Car en effet les opiums internes participent du système dit de « récompense », dans les relations d’attachement. Expérience classique de la mère poule et des poussins, qu’on lui arrache : ils piaillent fort. On les rend à leur mère, ils se taisent. Avant de les réunir à leur mère, on les traite à la naloxone, le produit qu’on emploie pour bloquer l’action de l’héroïne, dans les overdoses. Vous pouvez les rendre à leur mère, ces poussins là crient tout autant.  <http://www.ncbi.nlm.nih.gov/pubmed/7443737>

Voilà pourquoi les toxicos (et certains patients sous opiacés à vie), se montrent si affables. Les infirmières les redoutent dans les services hospitaliers, pour l’ambiance qu’ils instaurent (quand ils ne piquent pas dans la pharmacie).

Le professeur Chantal Bismuth, toxicologue extraordinaire, qui vient de décéder < http://www.samu-de-france.fr/documents/actus/129/803/sudf_cp_150423_bismuth.pdf> , a sauvé des milliers personnes au bord de la mort, en overdose à l’Hôpital Fernand Widal : quelques 200 par an pour Paris dans les années 80 et 90, quand je l’ai interviewée. Aussi sincères ou attachants soient-ils, les junkies n’ont pas besoin de bonnes relations, disait-elle, il ne faut pas trop y compter : « ils s’injectent ce qu’ils devraient se fabriquer ».

Vers 1992 on s’est aperçu que le pic d’ocytocine remplaçait celui d’adrénaline chez les femmes. On avait évité d’en analyser le sang, lors de la découverte de l’adrénaline, de crainte de se perdre dans la complexité du cycle féminin d’hormones. On pensait qu’elles produisaient de l’adrénaline en situation d’épreuve, elles aussi. Mais leur sang froid se construit autrement.

En fait, tous les contacts physiques et psychiques « non agressifs » : paroles <http://rspb.royalsocietypublishing.org/content/early/2010/05/06/rspb.2010.0567.short?rss=1&ssource=mfc> ou caresses, accroissent la sécrétion d’ocytocine, y compris chez les hommes, bien qu’en proportion beaucoup plus faible.

Du point de vue de l’évolution, on l’a interprété ainsi : attaque sur la tribu, les hommes affutent les armes, préparent le combat, en concentration extrême, tandis que ces dames s’ouvrent, parlent et s’organisent, même avec les plus antipathiques (dont elles n’ont pas peur) pour protéger leurs sœurs enceintes et les enfants. Ça semble une caricature, guère davantage toutefois que la théorie du gène égoïste de Dawkins (nous sommes agis entièrement par l’instinct de reproduction) qui règne officiellement.
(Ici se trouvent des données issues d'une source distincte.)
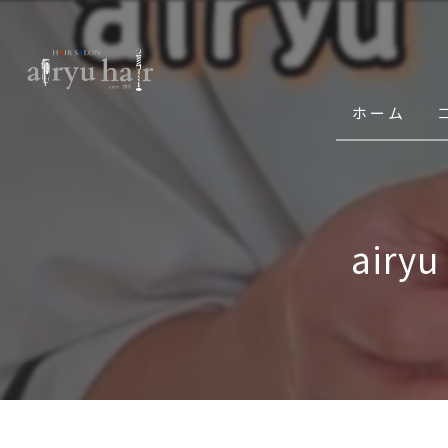
ホーム
air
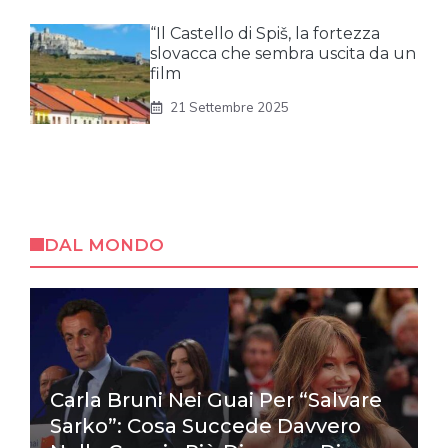
“Il Castello di Spiš, la fortezza
slovacca che sembra uscita da un
film
21 Settembre 2025
DAL MONDO
Carla Bruni Nei Guai Per “Salvare
Sarko”: Cosa Succede Davvero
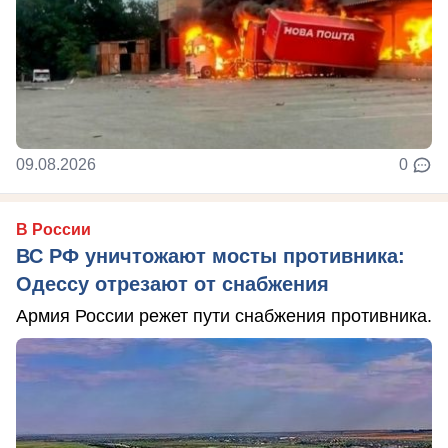
09.08.2026
0
В России
ВС РФ уничтожают мосты противника:
Одессу отрезают от снабжения
Армия России режет пути снабжения противника.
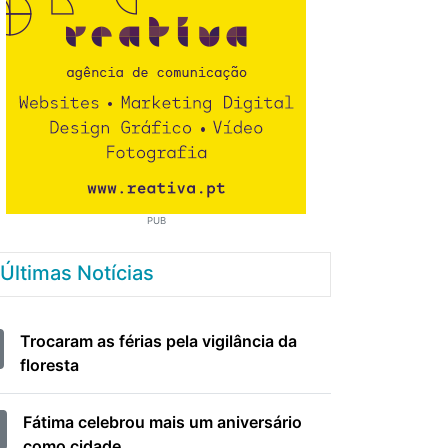
PUB
Últimas Notícias
Trocaram as férias pela vigilância da
floresta
Fátima celebrou mais um aniversário
como cidade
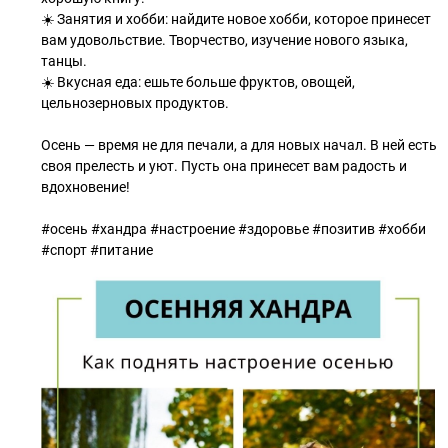
☀️ Занятия и хобби: найдите новое хобби, которое принесет
вам удовольствие. Творчество, изучение нового языка,
танцы.
☀️ Вкусная еда: ешьте больше фруктов, овощей,
цельнозерновых продуктов.
Осень — время не для печали, а для новых начал. В ней есть
своя прелесть и уют. Пусть она принесет вам радость и
вдохновение!
#осень #хандра #настроение #здоровье #позитив #хобби
#спорт #питание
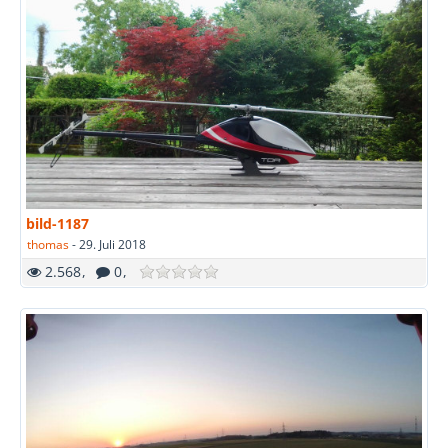
bild-1187
thomas
-
29. Juli 2018
2.568
0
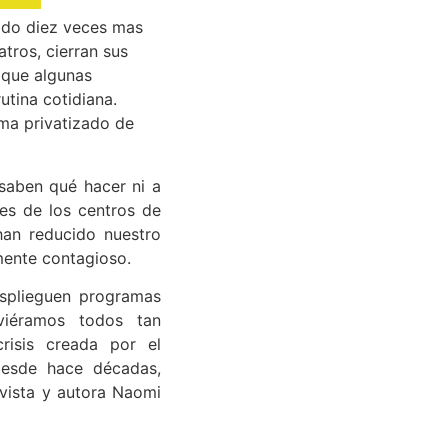
tado diez veces mas
tros, cierran sus
 que algunas
utina cotidiana.
ema privatizado de
saben qué hacer ni a
es de los centros de
han reducido nuestro
mente contagioso.
esplieguen programas
viéramos todos tan
risis creada por el
 desde hace décadas,
ivista y autora Naomi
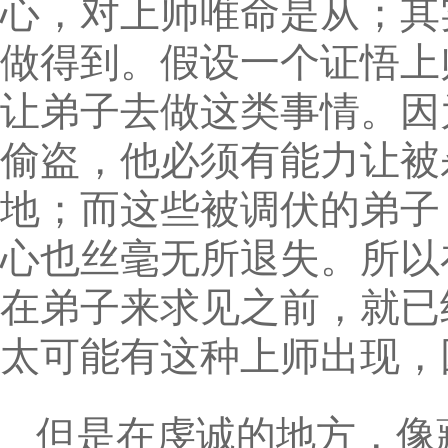
心，对上师唯命是从；其
做得到。假设一个证悟上
让弟子去做这类事情。因
偷盗，他必须有能力让被
地；而这些被调伏的弟子
心也丝毫无所退失。所以
在弟子来求见之前，就已
太可能有这种上师出现，
但是在虔诚的地方，像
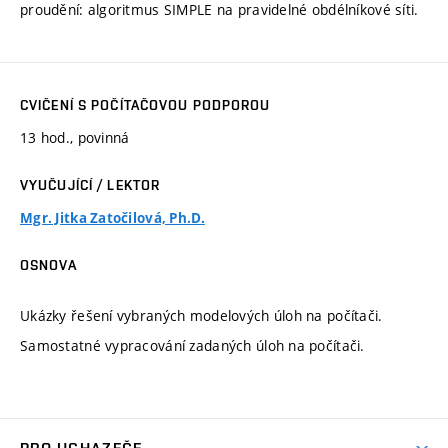
proudění: algoritmus SIMPLE na pravidelné obdélníkové síti.
CVIČENÍ S POČÍTAČOVOU PODPOROU
13 hod., povinná
VYUČUJÍCÍ / LEKTOR
Mgr. Jitka Zatočilová, Ph.D.
OSNOVA
Ukázky řešení vybraných modelových úloh na počítači.
Samostatné vypracování zadaných úloh na počítači.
Peu à peu on a compris que les femmes avaient grand besoin de ces contacts physiques et psychiques doux, autrement dit d’ocytocine, et pouvaient en souffrir dans un milieu trop masculin.

Aujourd’hui on sait l’ocytocine l’un des précurseurs biochimiques de la sérotonine, très nécessaire à l’équilibre mental, donc à l’immunité et la santé, des hommes, des femmes et des enfants. Quand on a moins mal et moins peur, on évite de se replier sur soi, on retrouve l’ouverture qui guérit.

On en est même à soigner l’autisme ou le syndrome d’Asperger par vaporisation d’ocytocine dans le nez, vers le nerf olfactif et le cerveau.

Cela aurait conduit le chef du département de psychiatrie de l’Université de Stanford à prononcer ces mots dans une fameuse conférence : « ce qu’un homme peut faire de mieux, pour sa santé,  c’est de parler avec sa femme ».  <http://www.nature.com/nature/journal/v435/n7042/abs/nature03701.html>. Mais je n’ai pas retrouvé la source de la citation (peut être devrais-je chercher à le contacter).

Ce qui renvoie aussi à l’ère brillante des salons de Paris, tenus par des femmes, L’âge de la Conversation, selon Benedetta Craveri, dont le livre du même titre reparaît en poche. Craveri l’attribue cet épisode magnifique au désir féminin de policer les guerriers après la liquidation de l’amour courtois, et de toute une civilisation lettrée, dans l’annexion du midi de la Gaule par l’Église catholique et les rois francs.